[START OF Text shown]
Goldman Sachs Alternatives and Lexington Partners led the buyer group in the continuation vehicle, joined by other institutional investors MidOcean didn't name. Jefferies acted as secondaries placement agent. The structure essentially creates a new fund with a fresh lifecycle — typically another five to seven years — during which MidOcean can keep building Cloyes without the pressure of an imminent exit.

What the press release doesn't say: whether MidOcean couldn't find a buyer at the price it wanted, or simply decided the upside of holding outweighed the certainty of selling now. Probably both.

Why MidOcean Chose to Hold Rather Than Sell

MidOcean acquired Cloyes in February 2021 from Bain Capital for an undisclosed sum, though industry sources at the time pegged the enterprise value north of $1 billion. The timing was awkward — just as the global chip shortage began throttling auto production and supply chain snarls made life miserable for anyone in the parts business. Cloyes makes timing systems, chains, and precision engine components that go into everything from passenger cars to heavy-duty trucks, which means its fortunes are tied directly to vehicle production volumes and aftermarket demand.

Since then, the automotive sector has been whipsawed by contradictory forces: pent-up demand driving record used car prices, but new vehicle production lagging; a stated industry shift toward EVs, but combustion engines still dominating the road fleet; and a parts aftermarket that's grown as consumers kept older vehicles longer, but faced margin pressure from inflation and labor costs.

For a PE-owned supplier like Cloyes, that's created a classic hold-or-sell dilemma. The company has executed on M&A and operational improvements under MidOcean's ownership — the firm has a track record of buy-and-build strategies in industrials — but the market for automotive exits has been uneven. Strategic buyers have been cautious, and multiples for auto suppliers compressed in 2024 and early 2025 as recession fears and EV transition uncertainty spooked acquirers.

Enter the continuation vehicle. Rather than accept what MidOcean likely viewed as a discounted valuation, the firm opted to extend its runway. The $1.4 billion figure represents the transaction size, not necessarily Cloyes' current enterprise value — CV deals often include debt refinancing, management rollovers, and structured equity, making the headline number larger than the equity check. Still, it signals MidOcean's confidence that more value creation is achievable, and that it can sell or IPO Cloyes at a higher multiple down the road.

Continuation Vehicles Aren't New, But They're Everywhere Now

Single-asset continuation vehicles were once a niche tool for extending holds on trophy assets. Now they're standard operating procedure. Lazard's 2025 secondaries market report showed continuation vehicles accounted for 38% of all GP-led secondaries volume last year, up from 22% in 2020. The logic is straightforward: if a sponsor believes an asset can compound further but its fund is nearing end-of-life, why hand it to another buyer who'll capture that upside? Better to reset the fund clock, offer LPs liquidity, and keep control.

For LPs, the calculus is mixed. Those who want liquidity get it — often at a modest discount to what the sponsor thinks the asset is worth — while those who believe in the continued hold can roll their equity into the new vehicle. For new investors entering through the CV, the bet is that the GP has genuine runway left, not just an overpriced asset it couldn't sell.
[END OF Text shown]
[START OF Data section]
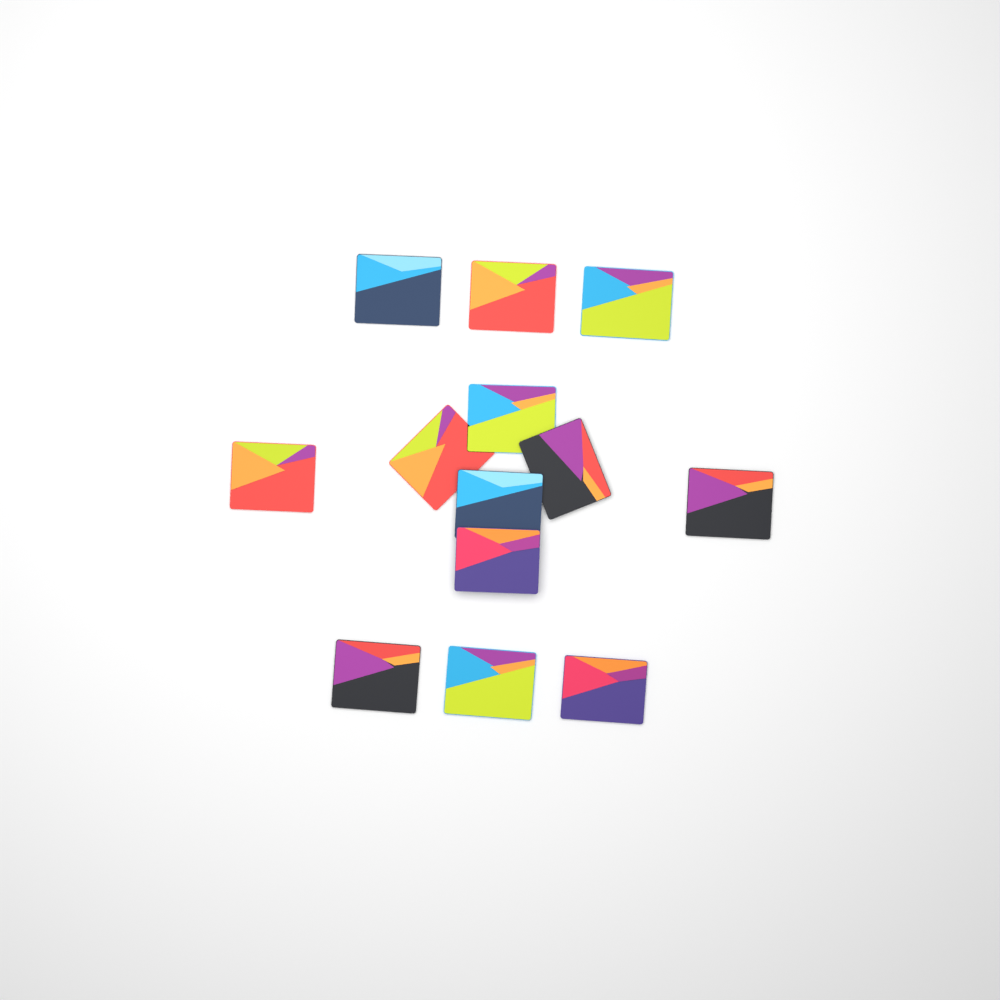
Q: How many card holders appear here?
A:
[END OF Data section]
### Written problem 1
Repeat everything in the Cloyes article from "Since then, the" down to "uncertainty spooked acquirers.".
### Written problem 2
In the Cloyes article, from which firm did MidOcean acquire Cloyes, and in what month and year?

### Task response 1
Since then, the automotive sector has been whipsawed by contradictory forces: pent-up demand driving record used car prices, but new vehicle production lagging; a stated industry shift toward EVs, but combustion engines still dominating the road fleet; and a parts aftermarket that's grown as consumers kept older vehicles longer, but faced margin pressure from inflation and labor costs.

For a PE-owned supplier like Cloyes, that's created a classic hold-or-sell dilemma. The company has executed on M&A and operational improvements under MidOcean's ownership — the firm has a track record of buy-and-build strategies in industrials — but the market for automotive exits has been uneven. Strategic buyers have been cautious, and multiples for auto suppliers compressed in 2024 and early 2025 as recession fears and EV transition uncertainty spooked acquirers.

### Task response 2
From Bain Capital, in February 2021.